Well the easy answer is everything. I do payroll, inventory, ordering, the market research, web design. I do research into what’s new and how things are advancing. Sales. Maintenance and repair. And installation. In fact today we just started quoting for a house that’s going to be built. The gentleman knows what he wants. And we’re going to be with him from the first day all the way to the designing and building of the room.
So that’s one extreme. What do you say to people who are excited about music but who are intimidated by cost?
I had a family come in with their daughter. They said we just came from Best Buy but we want something better. We have a $2000 all-in budget. So we did an integrated amplifier. They were into records, so we got them a Rega turntable and a pair of these entry level Dynaudio speakers. So they have now a fully functional system that’s going to beat anything they’d find at a big box store and the ability to expand it later on.

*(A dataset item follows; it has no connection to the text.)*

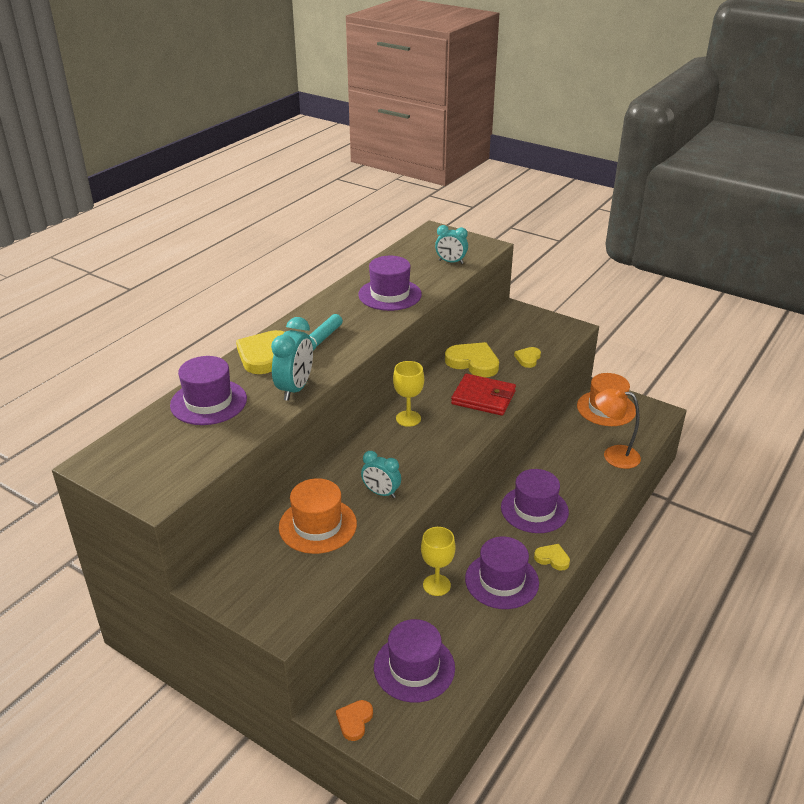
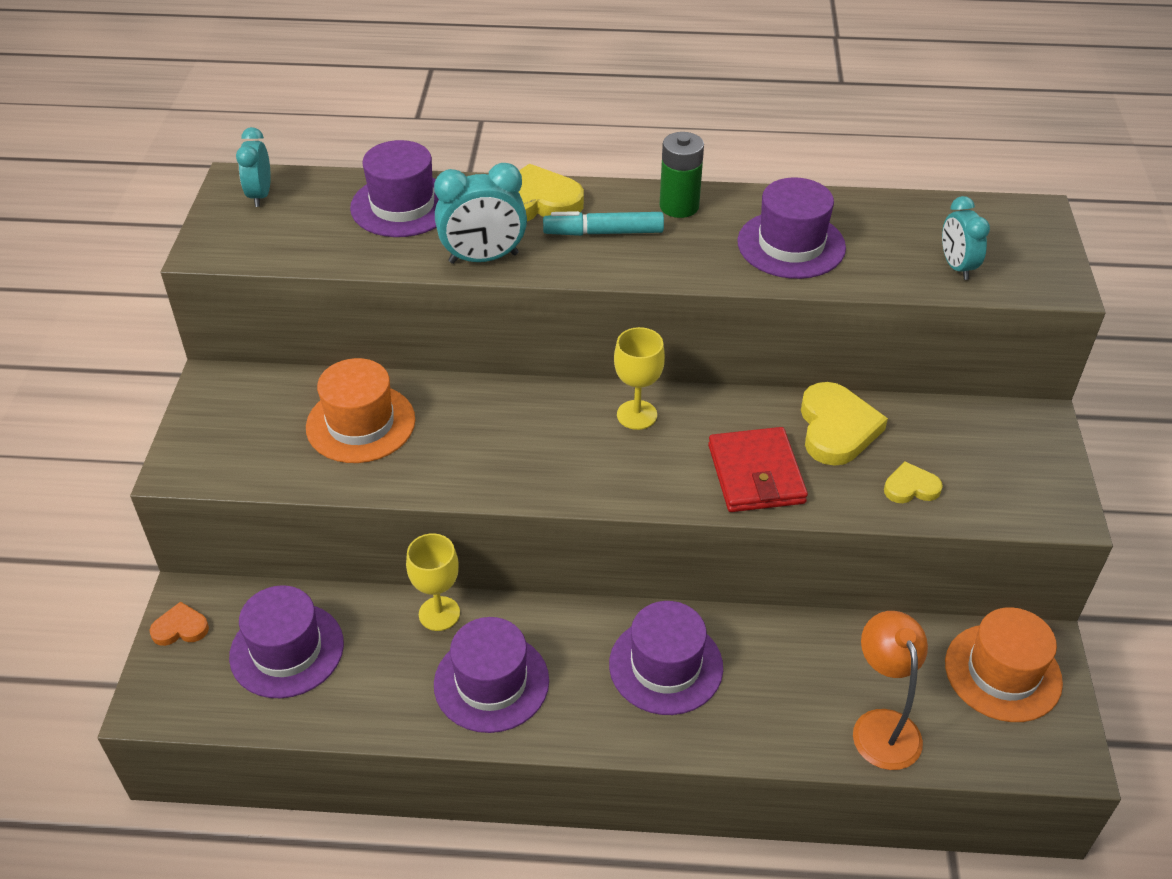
camera: 60 degrees right, 10 degrees up
(322, 313) = (679, 206): none -> green battery
(381, 493) = (459, 454): turquoise clock -> turquoise clock (260, 195)
(552, 558) = (575, 727): yellow heart -> none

Or swap up components, because it’s all modular.
Yes.
What have you noticed about the market in Nashville? Is it extra hungry for high-end music?

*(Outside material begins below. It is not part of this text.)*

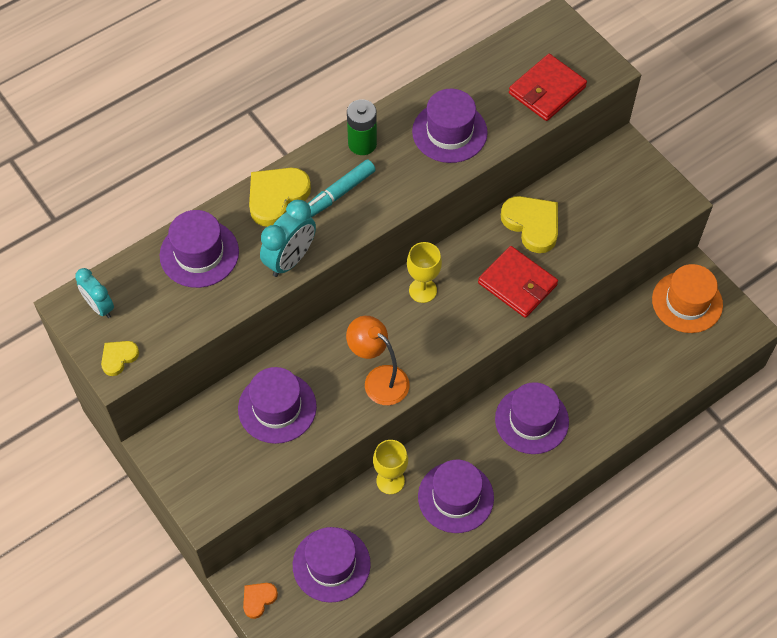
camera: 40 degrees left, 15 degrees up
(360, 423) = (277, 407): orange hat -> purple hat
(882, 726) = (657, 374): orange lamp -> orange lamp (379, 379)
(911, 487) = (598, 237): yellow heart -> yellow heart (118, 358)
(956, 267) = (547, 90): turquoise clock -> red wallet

It’s actually the opposite. I came up thinking there are so many musicians and music lovers. I thought it would be a shoe-in. And I found out two things about middle Tennesseans, which I appreciate. It’s just different than in Florida. First off, you’ve gotta build up trust. You’re the new guy. What’s your story? The next thing is a lot of the musicians I talked to were of the philosophy that I deal with this day in and day out. When I go home I don’t want to see this any more. And there’s never been many hi-fi shops around and not much choice. So it’s kind of building people up. We’ve done some work with some people at BMI to where they realize hey I can have a nice little system at home and enjoy it and not feel like I’m still at work.

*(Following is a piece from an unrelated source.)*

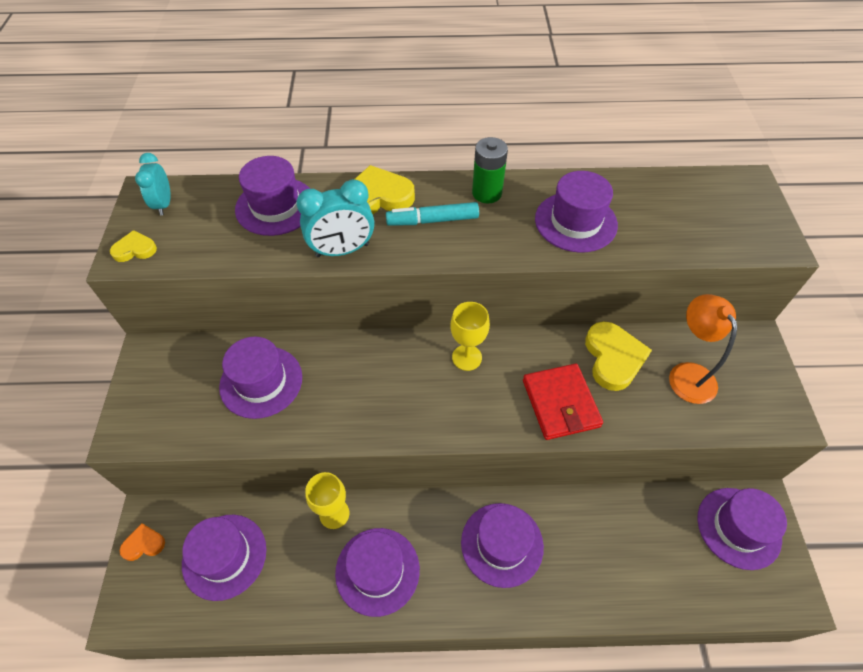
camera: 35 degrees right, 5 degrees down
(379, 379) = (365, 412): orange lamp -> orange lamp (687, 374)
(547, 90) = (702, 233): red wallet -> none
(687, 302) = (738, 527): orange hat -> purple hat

So what’s the best approach to being an evangelist for high fidelity audio for regular folks who don’t get it yet?
Well “audiophile” really quickly adds a connotation of being expensive. I call them music snobs. As hi-fi evangelists, we are all out there preaching that you can have something that’s better than what you listen to on Spotify or on your phone. And you can do that by setting up the proper equipment. And you can get people that normally would not be involved with it when they re-hear albums that they know and love - and they finally hear it in the way that it was supposed to. And it’s an ‘Oh my goodness’ point. You remember hearing it on the radio or you have the CD. But it’s the difference between saying that’s a really good song and hearing instruments you never heard before. To get somebody to appreciate and enjoy that is half the fun of it.
Audio is supposed to be fun. It’s also emotional, spiritual and intellectual. But we need to dissolve the “music snob” problem and build bridges between active hi-fi listeners and everybody who’s got Apple Music and a sound bar. Nashville HiFi should be regarded in a similar way as Nashville’s numerous guitar stores. Nobody’s surprised when instrument dealers display guitars and mandolins that cost from $1,000 to $50,000. It seems natural. Audio systems - musical instruments for the non-playing population - are no different. This stuff is extremely well designed and well made, and it’s got heirloom potential.
If I have one concern, it’s the website. The home page presents us with a white middle aged man sipping white wine in what’s obviously an expensive home with an expensive system. To me, this projects if not music snobbery then certainly a needless aura of privilege, playing to stereotype, if you’ll forgive me. I’d market hi-fi gear with imagery of musicians from all genres and periods, and music fans from all walks of life. I’d write narratives of customers whose experiences could be inspiring to others. I absolutely understand that for a lone owner-manager, a web site is hard to get to and mostly a necessary pain in the butt. I’m just saying that the site’s imagery was my first impression of Nashville HiFi, but as soon as I spoke to Brad it was clear that he wants to be there for the many and not the exclusive few.